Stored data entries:
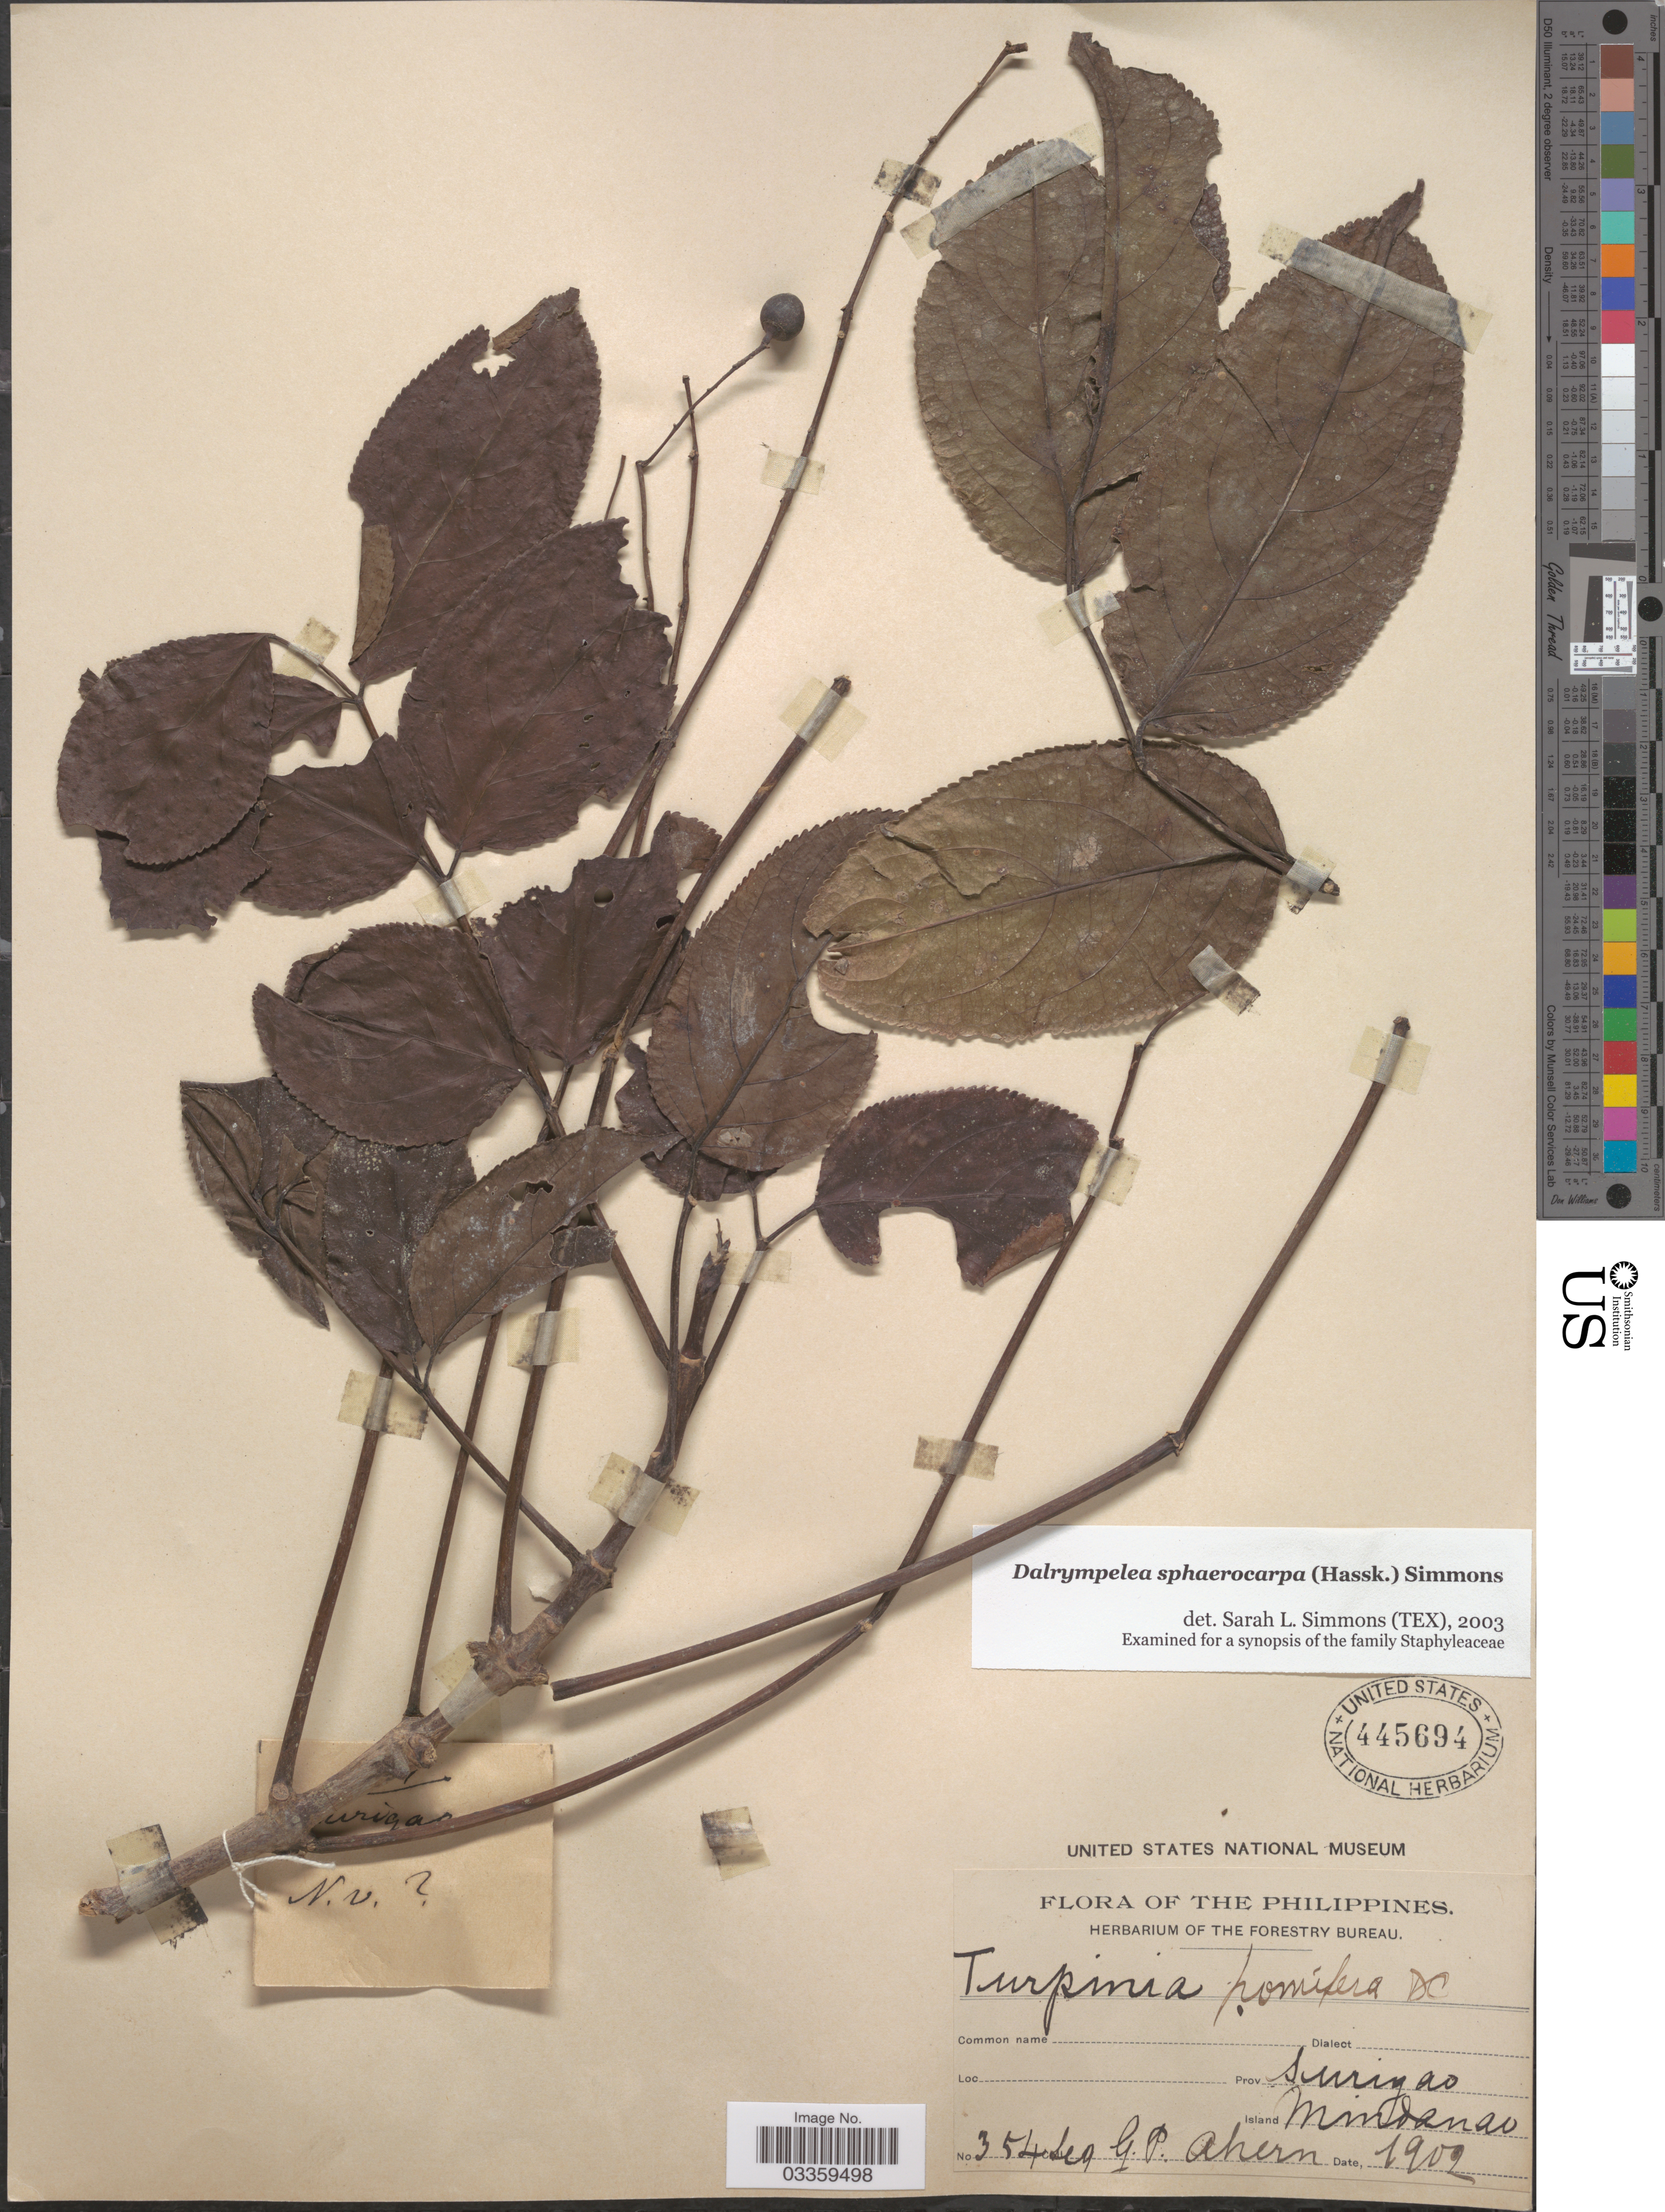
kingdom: Plantae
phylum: Tracheophyta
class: Magnoliopsida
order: Crossosomatales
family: Staphyleaceae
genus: Dalrympelea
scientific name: Dalrympelea sphaerocarpa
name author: (Hassk.) Nor-Ezzaw.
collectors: G. Ahern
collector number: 354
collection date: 1902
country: Philippines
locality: Prov. Surigao. Island Mindanao.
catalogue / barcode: US 445694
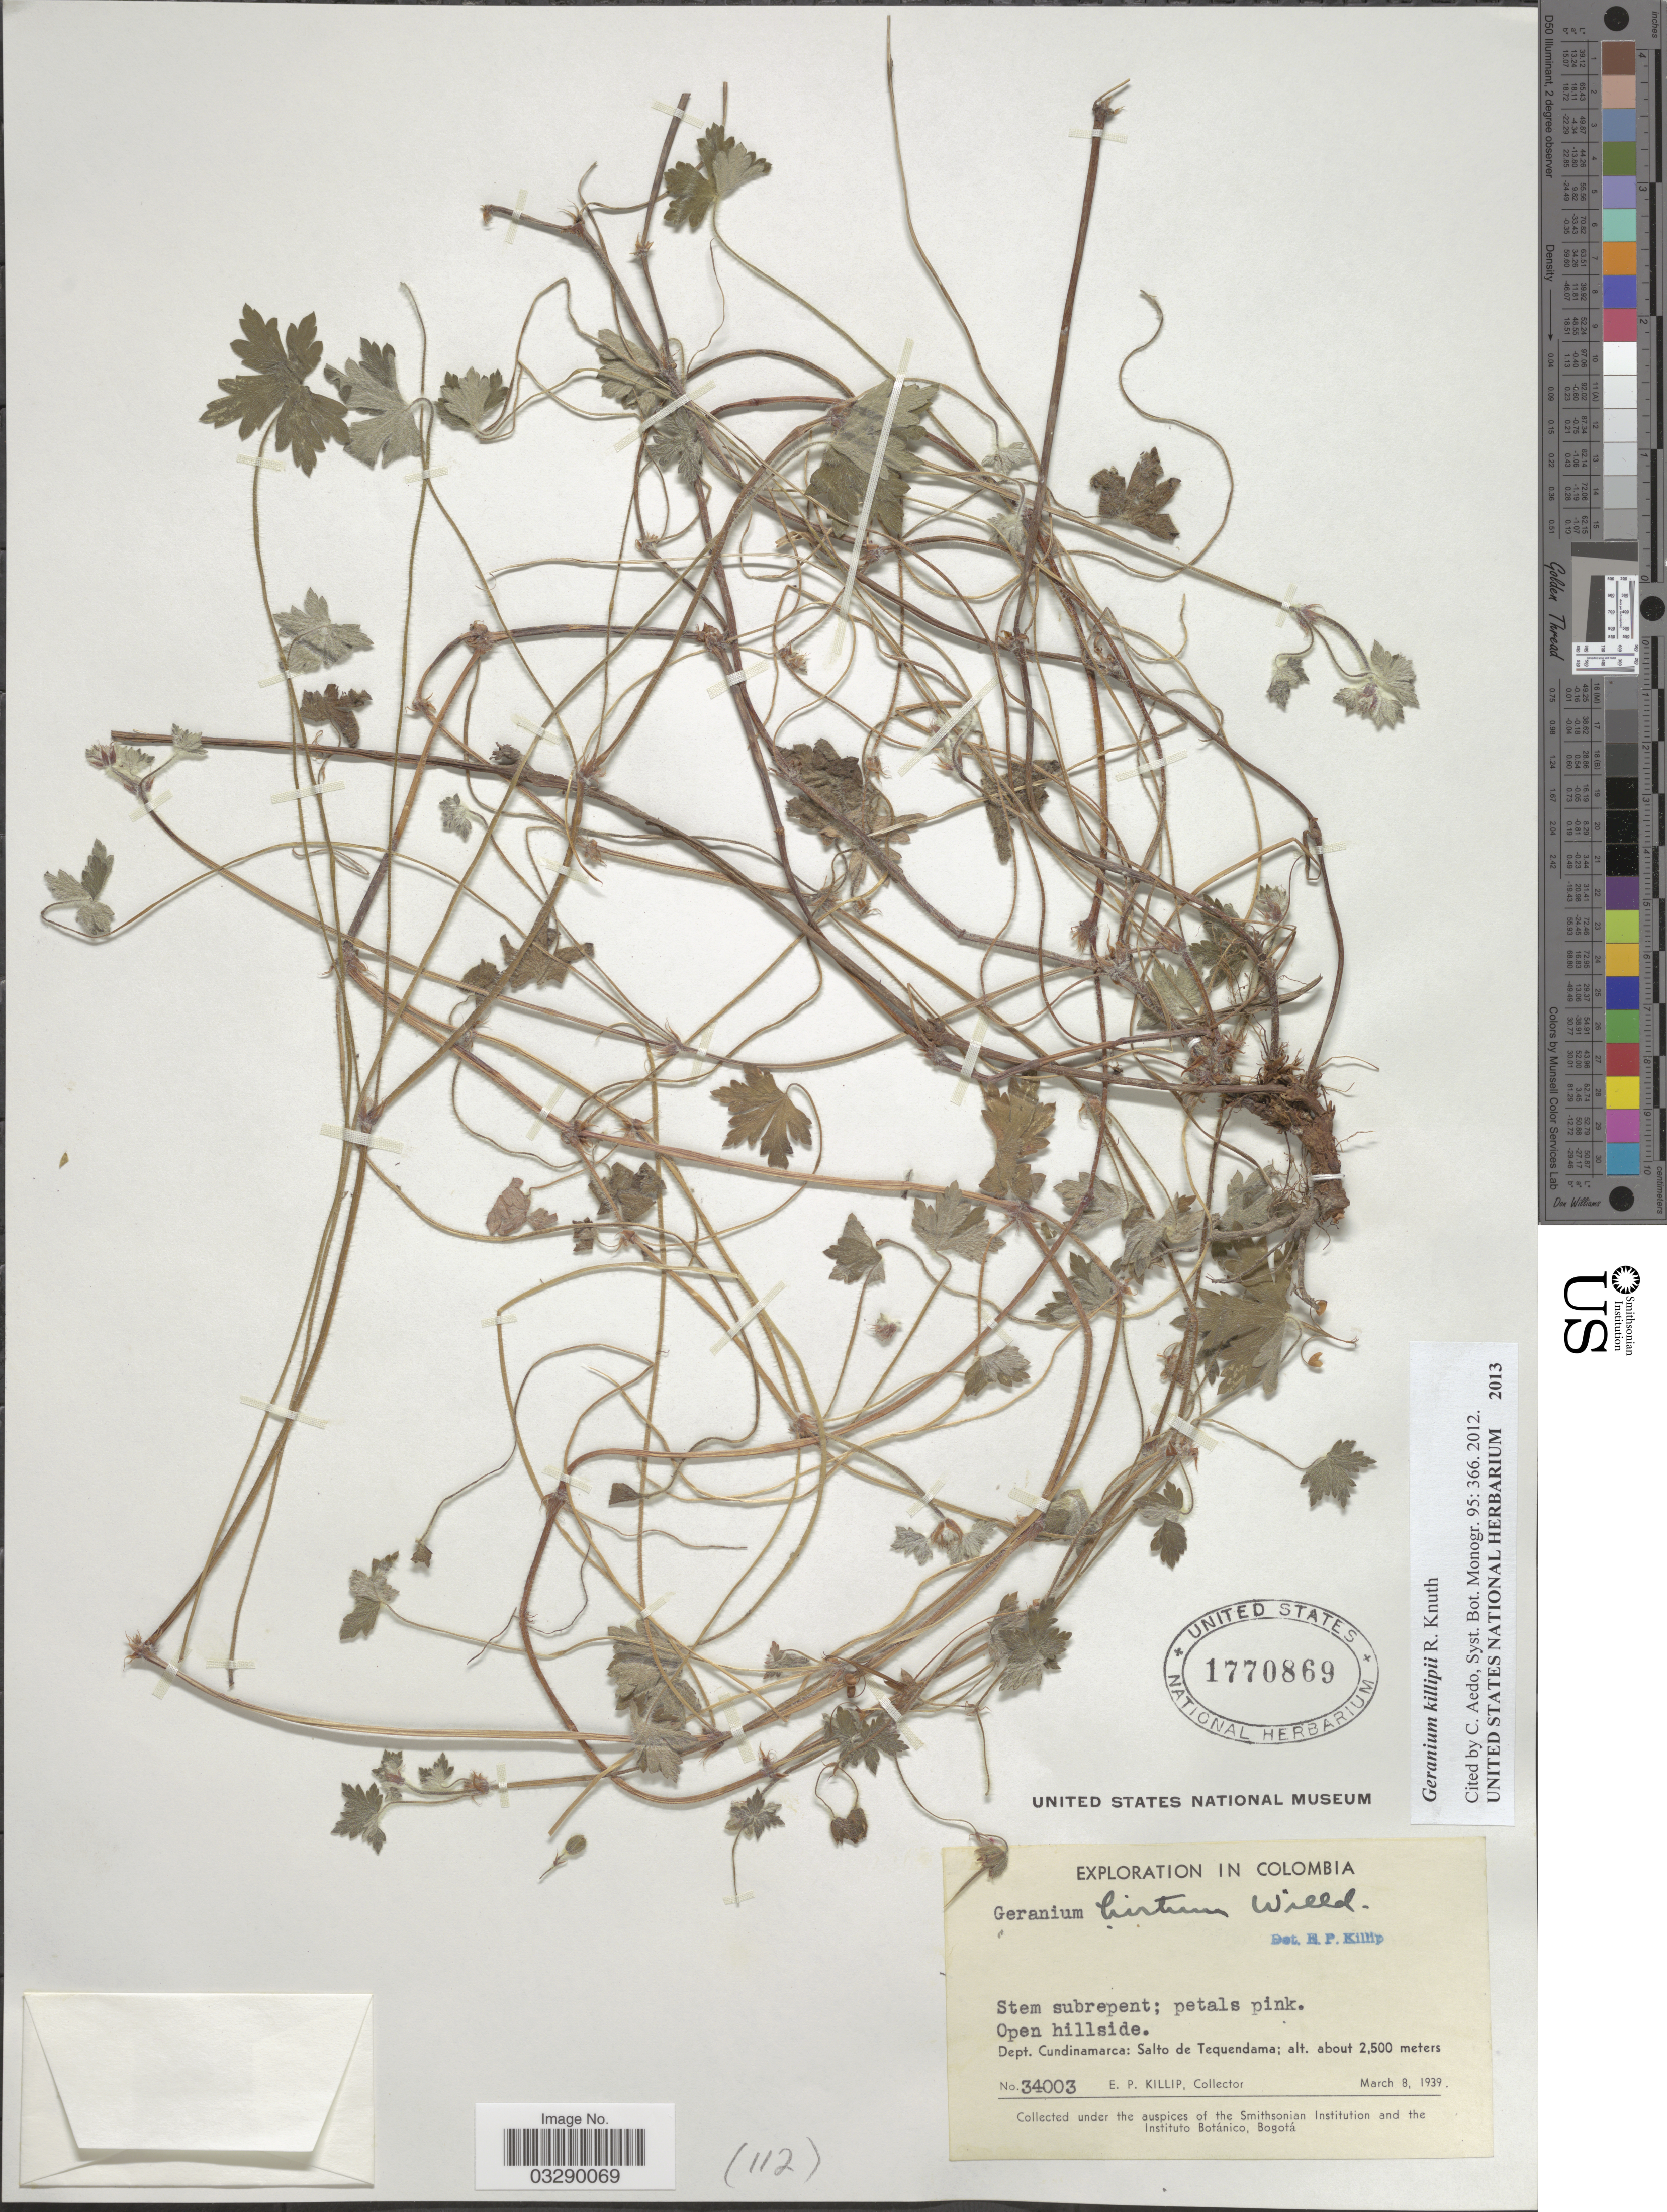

* **EXERCISE GOAL**
Write out all the records again with "collection date" switched to "date collected", keeping everything else the same and leaving out the pictures.

* **WRITTEN ANSWER**
kingdom: Plantae
phylum: Tracheophyta
class: Magnoliopsida
order: Crossosomatales
family: Staphyleaceae
genus: Dalrympelea
scientific name: Dalrympelea sphaerocarpa
name author: (Hassk.) Nor-Ezzaw.
collectors: G. Ahern
collector number: 354
date collected: 1902
country: Philippines
locality: Prov. Surigao. Island Mindanao.
catalogue / barcode: US 445694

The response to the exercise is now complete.